In the copy, include every entry exactly but none of the images.
--- Records for this task ---
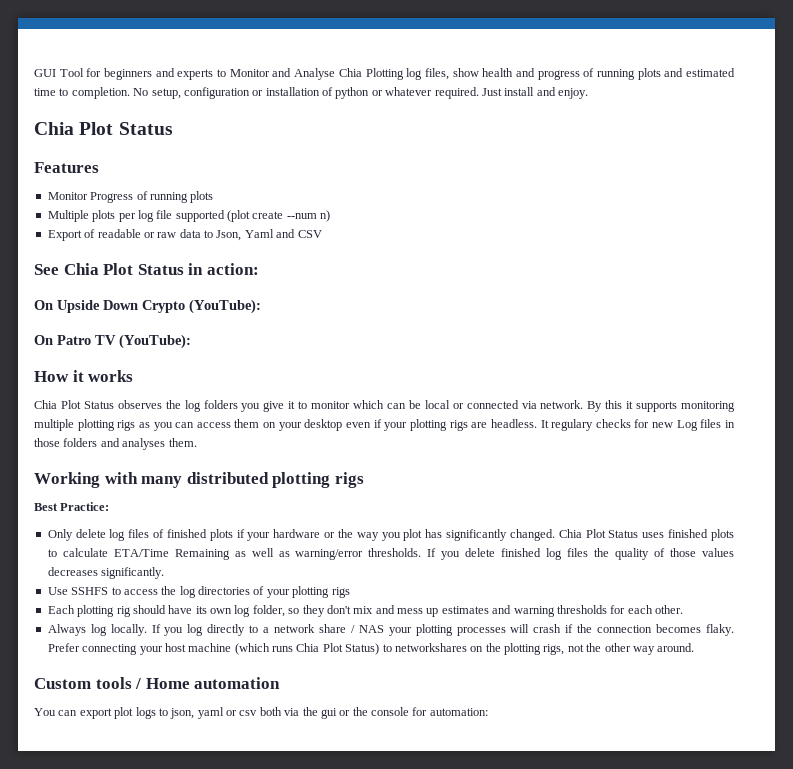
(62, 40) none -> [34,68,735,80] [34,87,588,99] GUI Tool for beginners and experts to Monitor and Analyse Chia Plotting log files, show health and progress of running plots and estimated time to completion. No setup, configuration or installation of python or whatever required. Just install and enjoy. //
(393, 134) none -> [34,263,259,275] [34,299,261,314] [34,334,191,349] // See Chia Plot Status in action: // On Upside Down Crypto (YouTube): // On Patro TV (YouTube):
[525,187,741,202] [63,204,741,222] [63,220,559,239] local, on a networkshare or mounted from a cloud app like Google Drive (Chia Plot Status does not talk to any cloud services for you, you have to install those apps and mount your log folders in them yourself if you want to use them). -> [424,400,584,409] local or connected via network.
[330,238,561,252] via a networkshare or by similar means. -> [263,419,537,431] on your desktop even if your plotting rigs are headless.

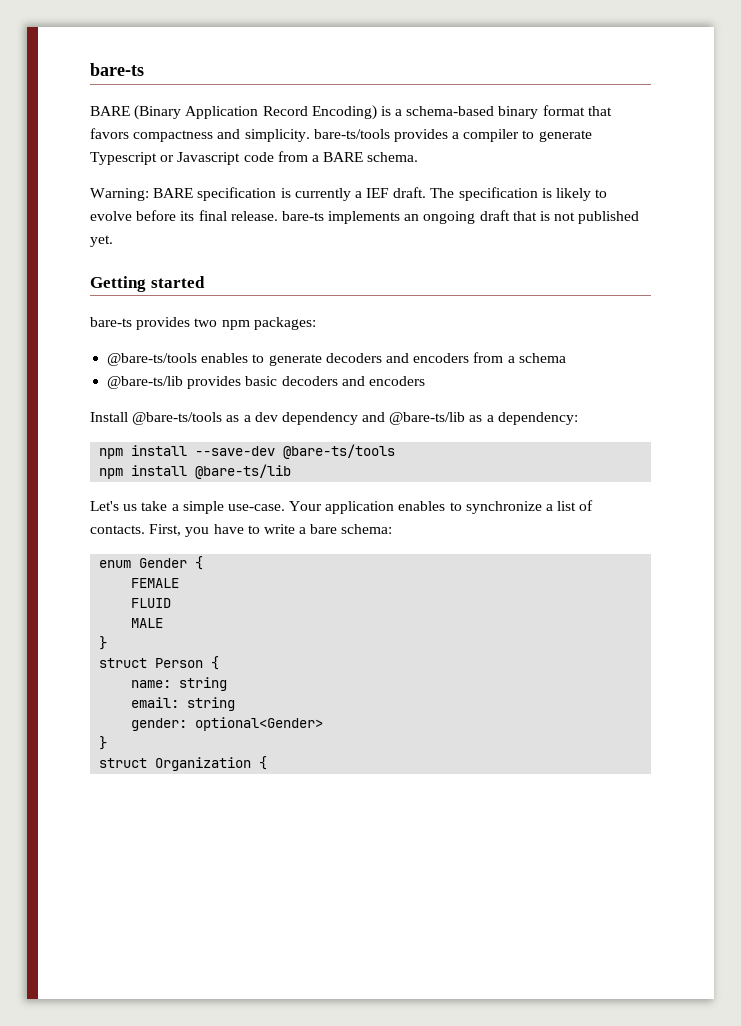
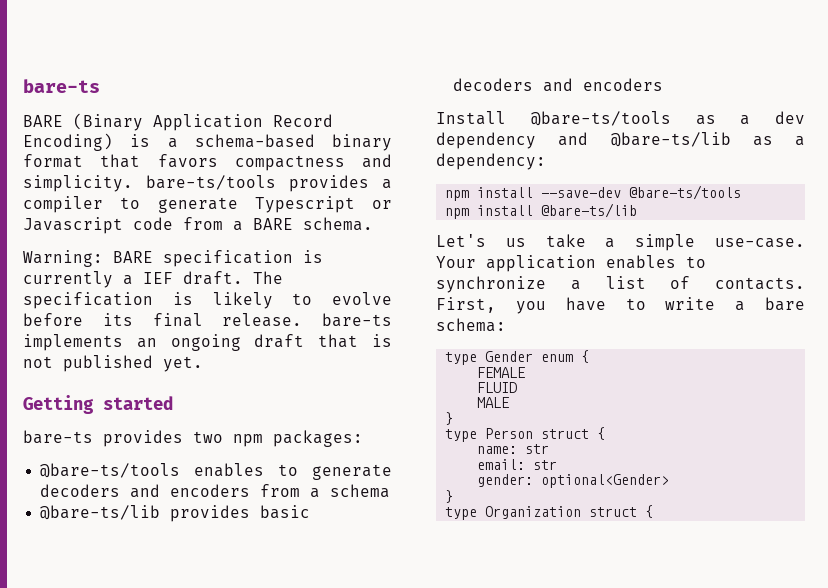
[99,558,188,568] enum Gender -> [445,351,574,365] type Gender enum
[99,658,204,668] struct Person -> [445,428,590,442] type Person struct
[179,677,228,691] string -> [525,444,550,454] str
[187,697,236,711] string -> [533,460,558,470] str
[99,757,252,771] struct Organization -> [445,506,638,520] type Organization struct

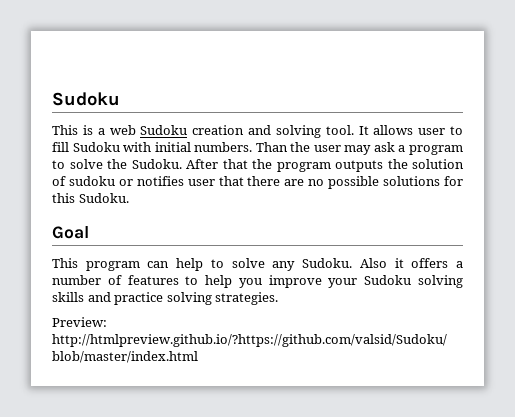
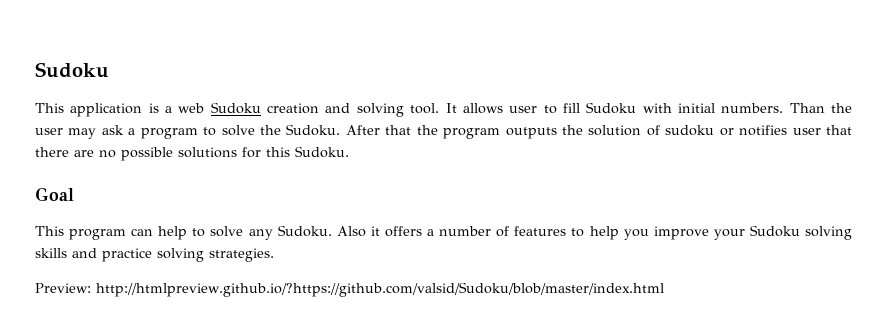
(78, 130) none -> [70,103,143,117] application

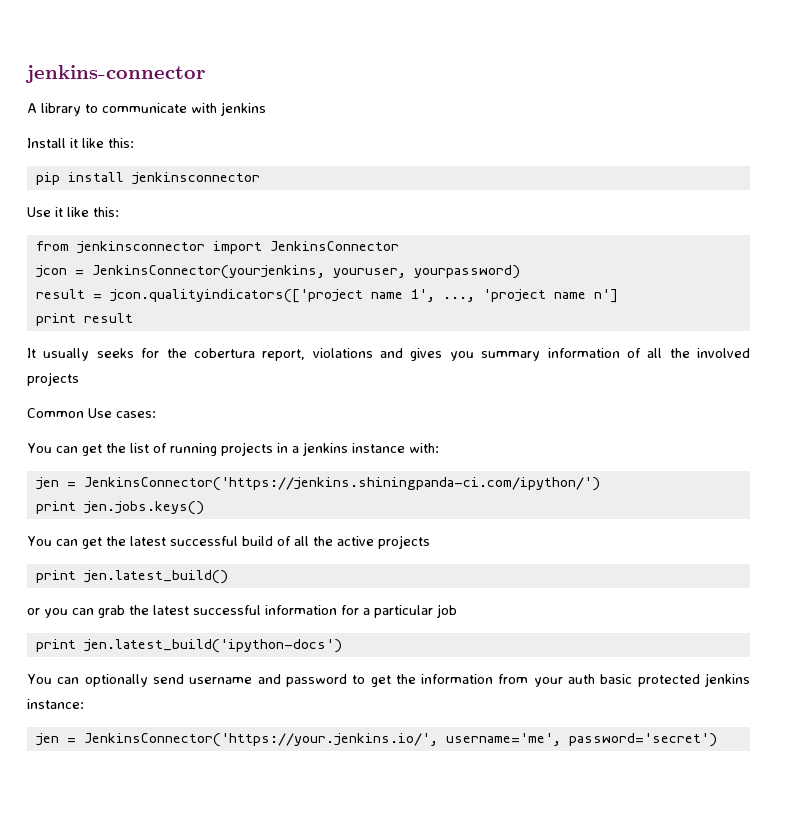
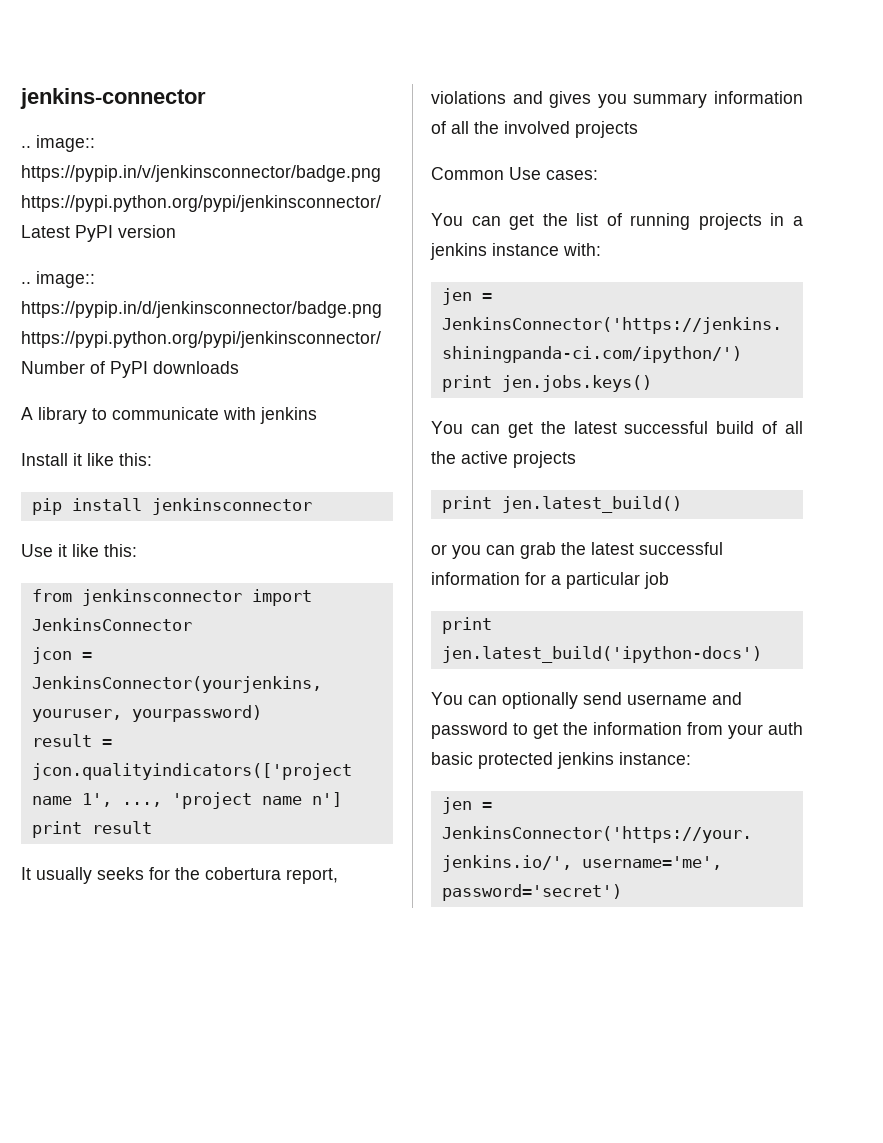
(205, 74) none -> [21,135,95,152] [21,165,381,182] [21,195,381,212] [21,225,176,242] [21,271,95,288] [21,301,382,318] [21,331,381,348] [21,361,239,378] // .. image:: https://pypip.in/v/jenkinsconnector/badge.png https://pypi.python.org/pypi/jenkinsconnector/ Latest PyPI version // .. image:: https://pypip.in/d/jenkinsconnector/badge.png https://pypi.python.org/pypi/jenkinsconnector/ Number of PyPI downloads

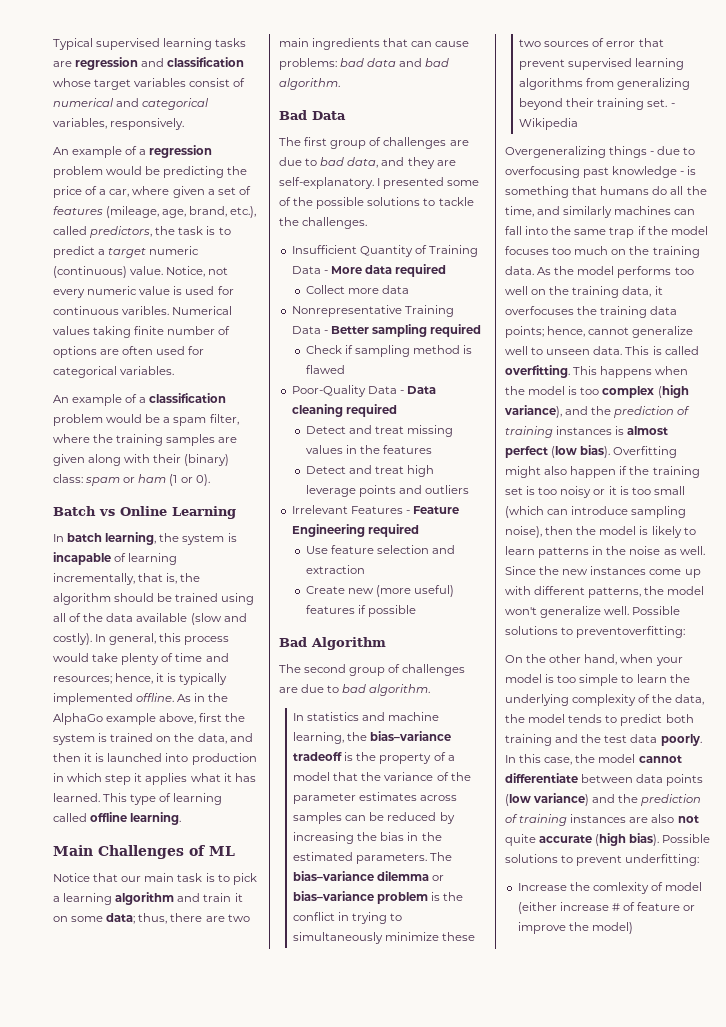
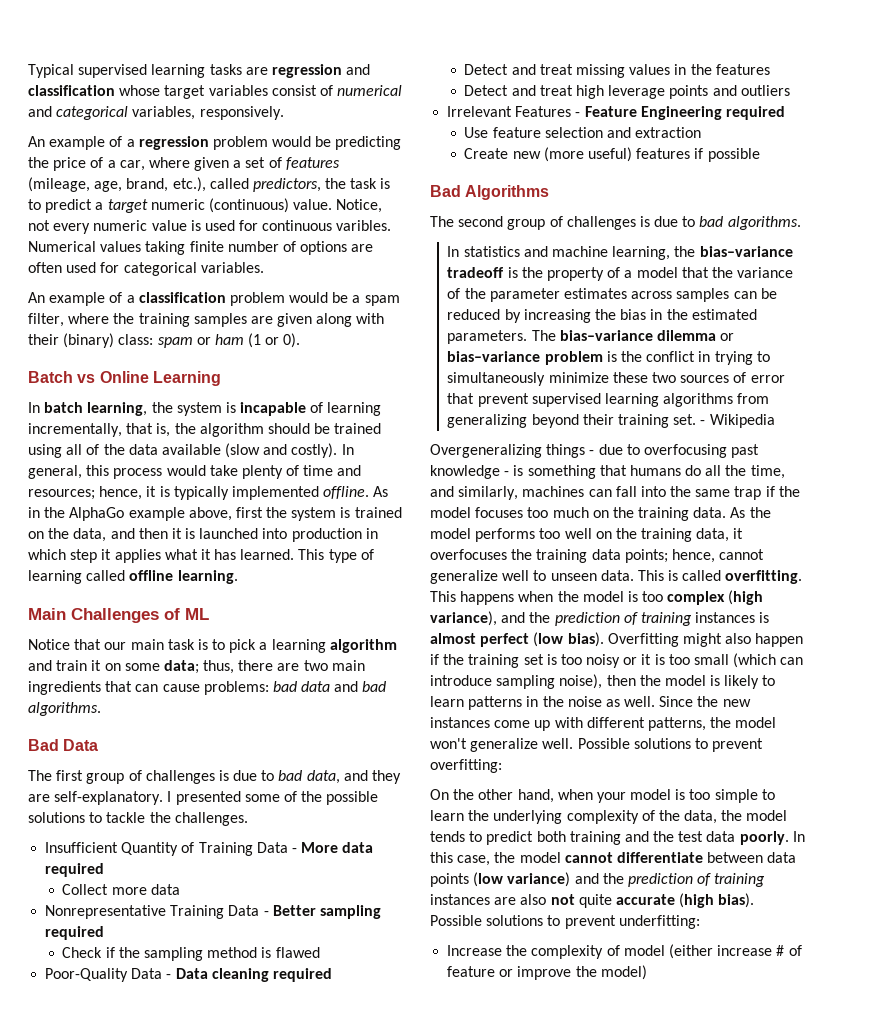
[279,78,340,90] algorithm. -> [28,702,101,716] algorithms.
[449,140,469,146] are -> [218,770,229,781] is
(353, 349) none -> [118,947,140,958] the
[311,637,386,650] Algorithm -> [465,185,550,200] Algorithms
[279,684,431,696] are due to bad algorithm. -> [639,216,801,230] is due to bad algorithms.
[563,206,613,218] similarly -> [458,486,519,500] similarly,
[576,626,686,638] preventoverfitting: -> [712,738,764,752] [430,759,502,773] prevent overfitting:
[592,882,649,894] comlexity -> [531,945,604,959] complexity

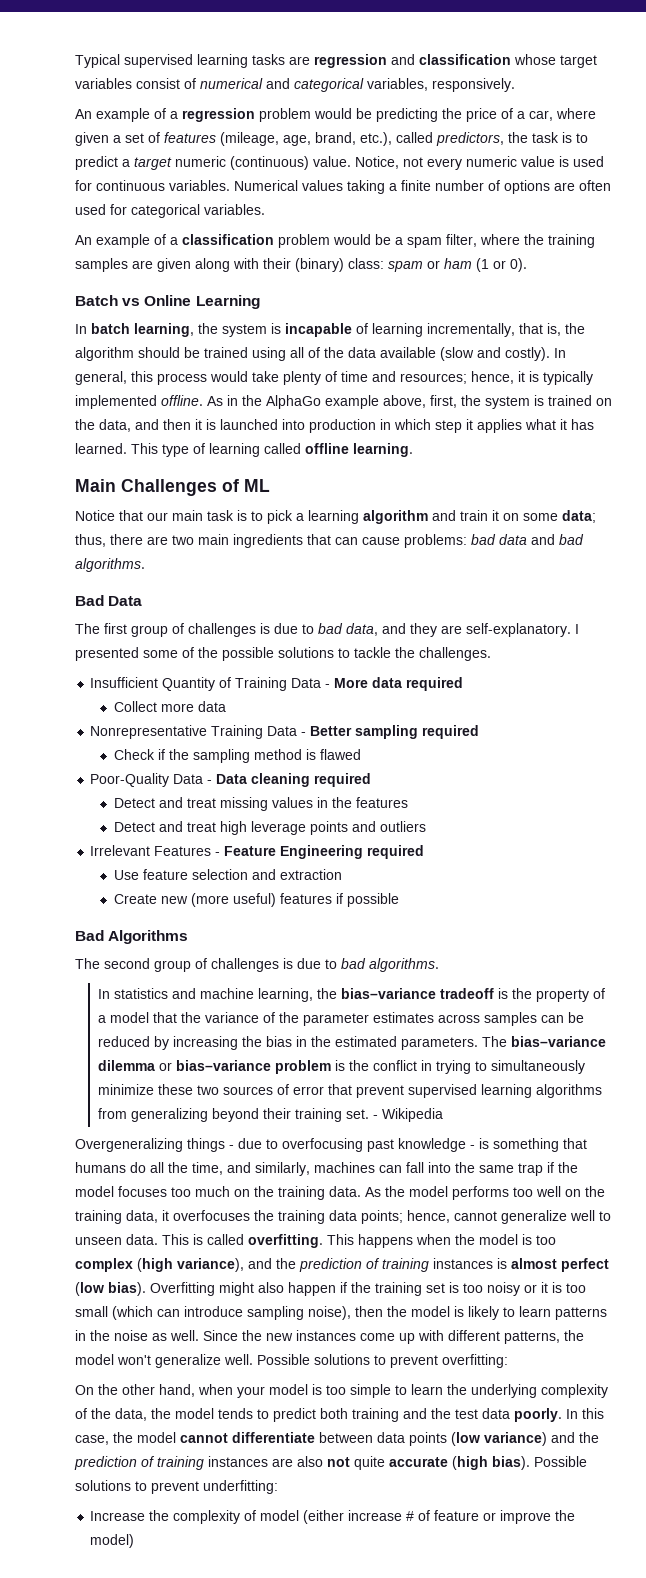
[336,220,392,231] varibles. -> [169,180,230,191] variables.
(186, 248) none -> [389,183,397,191] a
[235,507,263,518] first -> [430,395,457,408] first,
---
# Exercise result
(62, 40) none -> [34,68,735,80] [34,87,588,99] GUI Tool for beginners and experts to Monitor and Analyse Chia Plotting log files, show health and progress of running plots and estimated time to completion. No setup, configuration or installation of python or whatever required. Just install and enjoy. //
(393, 134) none -> [34,263,259,275] [34,299,261,314] [34,334,191,349] // See Chia Plot Status in action: // On Upside Down Crypto (YouTube): // On Patro TV (YouTube):
[525,187,741,202] [63,204,741,222] [63,220,559,239] local, on a networkshare or mounted from a cloud app like Google Drive (Chia Plot Status does not talk to any cloud services for you, you have to install those apps and mount your log folders in them yourself if you want to use them). -> [424,400,584,409] local or connected via network.
[330,238,561,252] via a networkshare or by similar means. -> [263,419,537,431] on your desktop even if your plotting rigs are headless.

[99,558,188,568] enum Gender -> [445,351,574,365] type Gender enum
[99,658,204,668] struct Person -> [445,428,590,442] type Person struct
[179,677,228,691] string -> [525,444,550,454] str
[187,697,236,711] string -> [533,460,558,470] str
[99,757,252,771] struct Organization -> [445,506,638,520] type Organization struct

(78, 130) none -> [70,103,143,117] application

(205, 74) none -> [21,135,95,152] [21,165,381,182] [21,195,381,212] [21,225,176,242] [21,271,95,288] [21,301,382,318] [21,331,381,348] [21,361,239,378] // .. image:: https://pypip.in/v/jenkinsconnector/badge.png https://pypi.python.org/pypi/jenkinsconnector/ Latest PyPI version // .. image:: https://pypip.in/d/jenkinsconnector/badge.png https://pypi.python.org/pypi/jenkinsconnector/ Number of PyPI downloads

[279,78,340,90] algorithm. -> [28,702,101,716] algorithms.
[449,140,469,146] are -> [218,770,229,781] is
(353, 349) none -> [118,947,140,958] the
[311,637,386,650] Algorithm -> [465,185,550,200] Algorithms
[279,684,431,696] are due to bad algorithm. -> [639,216,801,230] is due to bad algorithms.
[563,206,613,218] similarly -> [458,486,519,500] similarly,
[576,626,686,638] preventoverfitting: -> [712,738,764,752] [430,759,502,773] prevent overfitting:
[592,882,649,894] comlexity -> [531,945,604,959] complexity

[336,220,392,231] varibles. -> [169,180,230,191] variables.
(186, 248) none -> [389,183,397,191] a
[235,507,263,518] first -> [430,395,457,408] first,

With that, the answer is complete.